Proposing a Solution

image

Responding to an Image

This image from the public service campaign of FEMA, the Federal Emergency Management Agency, proposes a solution to a problem that affects hundreds of thousands of Americans every year. What is the problem that the image identifies? Why is the problem presented as it is? How might the presentation help viewers understand the problem? What solution does the image suggest or imply? For FEMA’s proposals, visit fema.gov. Look for advice that might apply to you — preparing for many stages (before, during, after) of many disasters (floods, hurricanes, earthquakes, fires) with citizen action plans (for community responders, families, individuals, pet owners, and students who want to sign up for emergency training).

Sometimes when you learn of a problem such as the destruction caused by a natural disaster, homelessness, or famine, you say to yourself, “Something should be done about that.” You can do something constructive yourself — through the powerful and persuasive activity of writing.

Your purpose in such writing, as political leaders and advertisers well know, is to rouse your audience to action. Even in your daily life at college, you can write a letter to your college newspaper or to someone in authority and try to stir your readers to so something. Does some college policy irk you? Would you urge students to attend a rally for a cause or a charity?

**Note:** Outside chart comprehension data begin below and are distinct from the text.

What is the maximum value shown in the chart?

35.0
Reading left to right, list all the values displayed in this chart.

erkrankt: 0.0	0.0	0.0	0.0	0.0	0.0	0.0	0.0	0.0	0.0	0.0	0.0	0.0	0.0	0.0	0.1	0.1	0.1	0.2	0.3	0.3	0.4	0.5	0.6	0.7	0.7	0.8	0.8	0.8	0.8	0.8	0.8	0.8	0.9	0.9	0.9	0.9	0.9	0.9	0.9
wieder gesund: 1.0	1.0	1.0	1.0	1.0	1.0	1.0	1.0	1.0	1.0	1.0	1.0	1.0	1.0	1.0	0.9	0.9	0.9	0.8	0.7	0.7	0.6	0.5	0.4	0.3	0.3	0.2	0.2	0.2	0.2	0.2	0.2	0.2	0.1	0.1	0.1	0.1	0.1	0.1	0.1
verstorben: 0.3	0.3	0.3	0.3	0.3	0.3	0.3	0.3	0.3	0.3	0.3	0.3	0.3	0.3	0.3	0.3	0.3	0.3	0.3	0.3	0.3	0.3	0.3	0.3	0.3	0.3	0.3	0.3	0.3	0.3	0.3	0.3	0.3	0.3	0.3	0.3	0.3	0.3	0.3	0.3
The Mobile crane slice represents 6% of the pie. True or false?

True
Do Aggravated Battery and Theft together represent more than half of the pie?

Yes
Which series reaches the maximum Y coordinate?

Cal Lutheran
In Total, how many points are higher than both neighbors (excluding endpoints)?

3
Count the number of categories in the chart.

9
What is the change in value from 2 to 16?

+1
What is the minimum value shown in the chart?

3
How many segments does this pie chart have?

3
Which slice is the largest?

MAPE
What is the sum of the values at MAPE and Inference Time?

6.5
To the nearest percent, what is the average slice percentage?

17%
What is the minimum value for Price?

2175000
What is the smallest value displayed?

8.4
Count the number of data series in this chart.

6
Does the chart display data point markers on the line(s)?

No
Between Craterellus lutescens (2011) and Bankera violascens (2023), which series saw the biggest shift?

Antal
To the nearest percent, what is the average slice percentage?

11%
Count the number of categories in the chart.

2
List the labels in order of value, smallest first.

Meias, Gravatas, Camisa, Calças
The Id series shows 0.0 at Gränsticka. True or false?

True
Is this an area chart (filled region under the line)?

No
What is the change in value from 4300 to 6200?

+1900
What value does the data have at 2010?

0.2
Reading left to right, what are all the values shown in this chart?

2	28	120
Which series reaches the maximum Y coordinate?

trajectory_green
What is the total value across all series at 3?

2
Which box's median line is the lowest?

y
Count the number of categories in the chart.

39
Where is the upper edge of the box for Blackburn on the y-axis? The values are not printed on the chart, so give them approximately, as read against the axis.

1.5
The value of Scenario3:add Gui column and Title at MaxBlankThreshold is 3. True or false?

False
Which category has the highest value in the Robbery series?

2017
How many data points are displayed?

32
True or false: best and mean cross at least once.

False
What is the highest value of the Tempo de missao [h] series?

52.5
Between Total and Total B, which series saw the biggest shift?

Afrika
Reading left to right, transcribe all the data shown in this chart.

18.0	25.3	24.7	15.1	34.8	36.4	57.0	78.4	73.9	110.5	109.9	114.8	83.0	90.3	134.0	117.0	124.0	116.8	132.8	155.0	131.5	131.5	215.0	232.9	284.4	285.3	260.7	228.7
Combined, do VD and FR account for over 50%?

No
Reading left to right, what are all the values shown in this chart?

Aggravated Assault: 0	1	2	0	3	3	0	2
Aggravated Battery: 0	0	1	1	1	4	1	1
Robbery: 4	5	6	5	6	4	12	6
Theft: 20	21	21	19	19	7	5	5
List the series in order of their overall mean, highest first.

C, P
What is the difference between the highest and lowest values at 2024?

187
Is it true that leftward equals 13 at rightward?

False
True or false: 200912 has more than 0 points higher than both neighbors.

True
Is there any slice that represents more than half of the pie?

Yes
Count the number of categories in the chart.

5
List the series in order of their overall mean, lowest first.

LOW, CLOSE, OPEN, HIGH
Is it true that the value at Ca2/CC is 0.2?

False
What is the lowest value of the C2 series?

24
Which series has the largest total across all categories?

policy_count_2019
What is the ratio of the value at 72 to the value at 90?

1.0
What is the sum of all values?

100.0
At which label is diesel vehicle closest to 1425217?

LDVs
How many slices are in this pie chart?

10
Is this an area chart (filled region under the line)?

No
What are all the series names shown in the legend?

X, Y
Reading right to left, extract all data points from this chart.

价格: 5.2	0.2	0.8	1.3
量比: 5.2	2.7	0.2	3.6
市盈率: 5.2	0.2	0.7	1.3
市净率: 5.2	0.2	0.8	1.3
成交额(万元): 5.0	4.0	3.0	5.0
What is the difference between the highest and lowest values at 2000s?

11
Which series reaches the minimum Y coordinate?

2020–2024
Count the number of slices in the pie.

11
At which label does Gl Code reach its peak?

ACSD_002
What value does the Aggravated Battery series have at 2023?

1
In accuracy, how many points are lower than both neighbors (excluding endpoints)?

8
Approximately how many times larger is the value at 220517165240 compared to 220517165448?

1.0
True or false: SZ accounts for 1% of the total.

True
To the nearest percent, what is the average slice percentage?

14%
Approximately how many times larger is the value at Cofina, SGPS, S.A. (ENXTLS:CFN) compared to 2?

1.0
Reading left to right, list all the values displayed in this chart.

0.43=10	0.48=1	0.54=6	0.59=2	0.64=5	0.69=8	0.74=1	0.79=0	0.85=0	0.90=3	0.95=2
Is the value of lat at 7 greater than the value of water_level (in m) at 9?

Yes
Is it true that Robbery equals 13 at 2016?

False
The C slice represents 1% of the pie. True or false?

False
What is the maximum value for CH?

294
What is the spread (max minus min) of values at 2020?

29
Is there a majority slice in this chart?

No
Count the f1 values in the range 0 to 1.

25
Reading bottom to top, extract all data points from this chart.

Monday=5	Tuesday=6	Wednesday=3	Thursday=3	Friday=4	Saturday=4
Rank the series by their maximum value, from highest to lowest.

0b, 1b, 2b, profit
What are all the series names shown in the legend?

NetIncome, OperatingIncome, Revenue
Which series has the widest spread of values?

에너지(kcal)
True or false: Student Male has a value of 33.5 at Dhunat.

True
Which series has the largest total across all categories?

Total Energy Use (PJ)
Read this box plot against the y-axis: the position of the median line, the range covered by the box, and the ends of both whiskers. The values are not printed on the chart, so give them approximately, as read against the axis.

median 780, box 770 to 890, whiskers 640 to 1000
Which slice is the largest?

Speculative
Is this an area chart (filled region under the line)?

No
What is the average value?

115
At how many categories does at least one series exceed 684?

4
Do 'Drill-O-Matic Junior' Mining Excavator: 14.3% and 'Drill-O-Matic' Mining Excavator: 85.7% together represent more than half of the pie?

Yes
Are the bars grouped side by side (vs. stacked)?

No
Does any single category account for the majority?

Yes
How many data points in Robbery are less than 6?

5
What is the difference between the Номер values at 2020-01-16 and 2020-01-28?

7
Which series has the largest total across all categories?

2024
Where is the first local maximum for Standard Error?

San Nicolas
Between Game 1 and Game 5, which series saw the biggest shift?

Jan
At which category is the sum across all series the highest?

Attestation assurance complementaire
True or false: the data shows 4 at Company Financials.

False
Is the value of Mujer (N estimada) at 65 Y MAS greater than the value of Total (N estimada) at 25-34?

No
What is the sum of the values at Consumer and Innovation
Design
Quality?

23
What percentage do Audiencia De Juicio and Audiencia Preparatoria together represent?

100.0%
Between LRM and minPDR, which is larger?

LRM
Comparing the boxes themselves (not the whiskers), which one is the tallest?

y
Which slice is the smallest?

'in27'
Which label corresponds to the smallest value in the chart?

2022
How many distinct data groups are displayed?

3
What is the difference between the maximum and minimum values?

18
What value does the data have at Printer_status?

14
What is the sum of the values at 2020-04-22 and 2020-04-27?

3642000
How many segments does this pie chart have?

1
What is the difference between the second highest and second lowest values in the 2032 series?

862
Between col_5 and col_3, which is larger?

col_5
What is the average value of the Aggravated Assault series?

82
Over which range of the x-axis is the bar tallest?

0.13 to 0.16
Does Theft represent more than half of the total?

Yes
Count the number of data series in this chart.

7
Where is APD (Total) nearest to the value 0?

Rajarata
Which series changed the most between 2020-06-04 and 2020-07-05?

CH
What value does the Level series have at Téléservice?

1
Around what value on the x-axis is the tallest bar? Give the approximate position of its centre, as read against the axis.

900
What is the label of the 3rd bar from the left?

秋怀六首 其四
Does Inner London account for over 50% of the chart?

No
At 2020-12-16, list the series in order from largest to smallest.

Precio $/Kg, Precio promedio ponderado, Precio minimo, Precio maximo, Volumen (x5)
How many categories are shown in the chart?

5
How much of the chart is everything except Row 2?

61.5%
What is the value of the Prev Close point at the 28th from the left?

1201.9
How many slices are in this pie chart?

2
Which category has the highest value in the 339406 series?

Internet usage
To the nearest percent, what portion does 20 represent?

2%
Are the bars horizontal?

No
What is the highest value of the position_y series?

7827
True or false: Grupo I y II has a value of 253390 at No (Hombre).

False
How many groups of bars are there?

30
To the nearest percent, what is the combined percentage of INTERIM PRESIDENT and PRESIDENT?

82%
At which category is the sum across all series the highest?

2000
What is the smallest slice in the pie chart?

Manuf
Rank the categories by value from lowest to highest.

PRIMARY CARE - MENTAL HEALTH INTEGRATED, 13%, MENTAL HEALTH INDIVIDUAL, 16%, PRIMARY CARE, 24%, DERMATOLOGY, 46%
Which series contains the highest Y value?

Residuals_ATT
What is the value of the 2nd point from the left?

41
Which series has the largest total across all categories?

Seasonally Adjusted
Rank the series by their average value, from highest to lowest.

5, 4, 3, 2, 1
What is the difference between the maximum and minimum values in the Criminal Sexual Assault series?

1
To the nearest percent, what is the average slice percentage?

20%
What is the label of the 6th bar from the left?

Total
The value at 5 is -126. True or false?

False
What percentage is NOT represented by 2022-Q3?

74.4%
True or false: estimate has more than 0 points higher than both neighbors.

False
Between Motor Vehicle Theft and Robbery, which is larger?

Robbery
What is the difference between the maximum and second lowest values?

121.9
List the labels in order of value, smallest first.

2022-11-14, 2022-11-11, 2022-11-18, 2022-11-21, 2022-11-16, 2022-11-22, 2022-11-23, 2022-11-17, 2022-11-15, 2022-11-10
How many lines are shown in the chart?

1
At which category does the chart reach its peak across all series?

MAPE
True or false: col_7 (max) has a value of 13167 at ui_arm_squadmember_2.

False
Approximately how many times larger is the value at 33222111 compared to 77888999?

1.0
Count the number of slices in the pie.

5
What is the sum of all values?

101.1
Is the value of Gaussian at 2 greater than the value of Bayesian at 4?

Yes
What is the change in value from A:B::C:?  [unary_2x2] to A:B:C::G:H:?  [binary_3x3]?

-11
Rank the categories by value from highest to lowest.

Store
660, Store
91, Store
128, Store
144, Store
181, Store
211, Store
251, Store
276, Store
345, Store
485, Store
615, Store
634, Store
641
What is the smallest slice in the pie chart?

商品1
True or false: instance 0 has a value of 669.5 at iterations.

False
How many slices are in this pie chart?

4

The uses of such writing go far beyond these immediate applications. In Chapter 9, you took a stand and backed it up with evidence. Now go a step further, writing a proposal — a recommendation for taking action. If, for instance, you have made the claim “Our national parks are in sorry condition,” you might urge readers to act — to write to their representatives in Congress or to visit a national park and pick up trash. This paper would be a call to immediate action on the part of your readers. On the other hand, you might suggest that the Department of the Interior be given a budget increase to hire more park rangers, purchase additional park land to accommodate more visitors, and buy more cleanup equipment. You might also suggest that the department raise funds through sales of park DVDs, which might, in turn, attract more visitors. This second paper would attempt to forge a consensus about what needs to be done.

Why Proposing a Solution Matters

In a College Course

  • You identify a problem and propose a solution, tackling issues such as sealed adoption records, rising costs of prescriptions, overcrowded prisons, and hungry children whose families cannot afford both food and housing.
  • You propose a field research study, explaining and justifying your purposes and methods, in order to gain faculty and institutional approval for your capstone project.

In the Workplace

  • You propose developing services for a new market to avoid layoffs during an economic downturn.

In Your Community

  • You propose starting a tutoring program at the library for the many adults in your region with limited literacy skills.

image What solutions have you proposed? What others might you propose? What situations have encouraged you to write proposals?